NexGenData

Posted on May 14

Court Records Research for Legal & Due Diligence Workflows (2026)

#apify #scraping #automation #legal

Court Records Research for Legal & Due Diligence Workflows (2026)

When you are evaluating a company for acquisition, a candidate for a sensitive hire, or a counterparty for a multi-million-dollar contract, "have they been sued before?" is often the most informative single question you can ask. Public court records answer it — if you can extract them at scale.

Some grounding numbers for 2026: PACER (the federal court records system) contains 1.2 billion documents across 450+ million dockets. State courts collectively file around 83 million new cases per year (National Center for State Courts, 2024 data), of which approximately 21 million are civil. Most of this is public, but less than 8% is freely searchable through any unified API. The DOJ's 2025 report on fraud prosecutions showed that private-sector litigation checks detect roughly 3.4x more red flags per target than a public-records-only check — but only when the search is both federal-and-state AND does proper name disambiguation.
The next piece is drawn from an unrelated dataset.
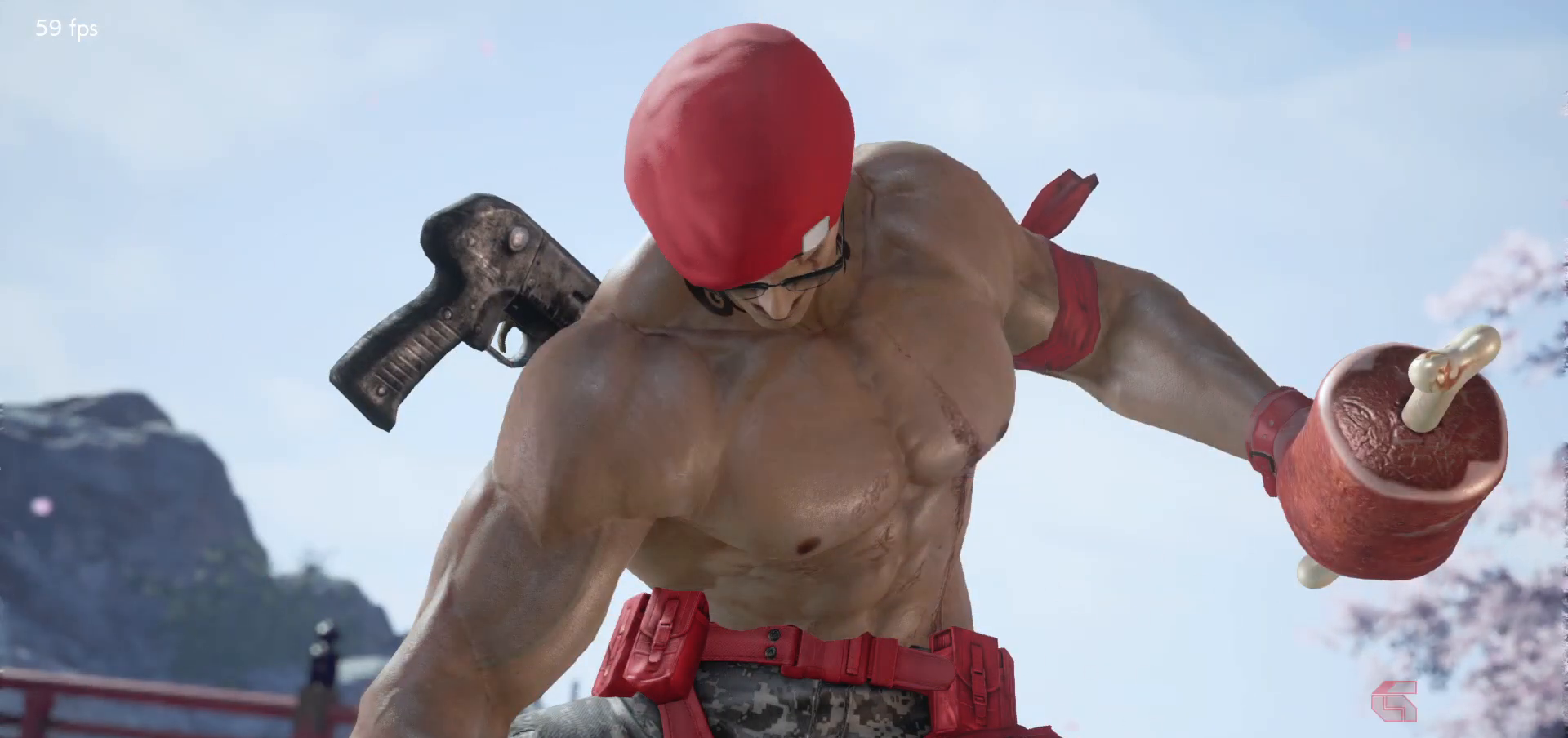
{"dt_ms": 500, "buttons": ["START"], "left_stick": "center", "events": [[83, "START", "up"], [133, "START", "down"], [233, "START", "up"], [300, "START", "down"], [383, "START", "up"], [433, "START", "down"]]}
A superficial "Google the name" check catches about 12% of material cases. A PACER-only check catches federal but misses the bulk of state civil and all county matters. A real diligence pipeline crosses all three tiers, which is exactly what this post builds.

The problem: US court records are scattered across PACER (federal), fifty state systems, and hundreds of county-level courts, each with their own auth scheme, rate limits, and data model. Pulling a comprehensive record for a single subject can take a paralegal half a day. Pulling it for 200 subjects (due-diligence scale) is a project that used to justify hiring a boutique diligence firm at $250/subject. In 2026 it becomes a scripted step that completes overnight and costs roughly 1/40th of that per subject.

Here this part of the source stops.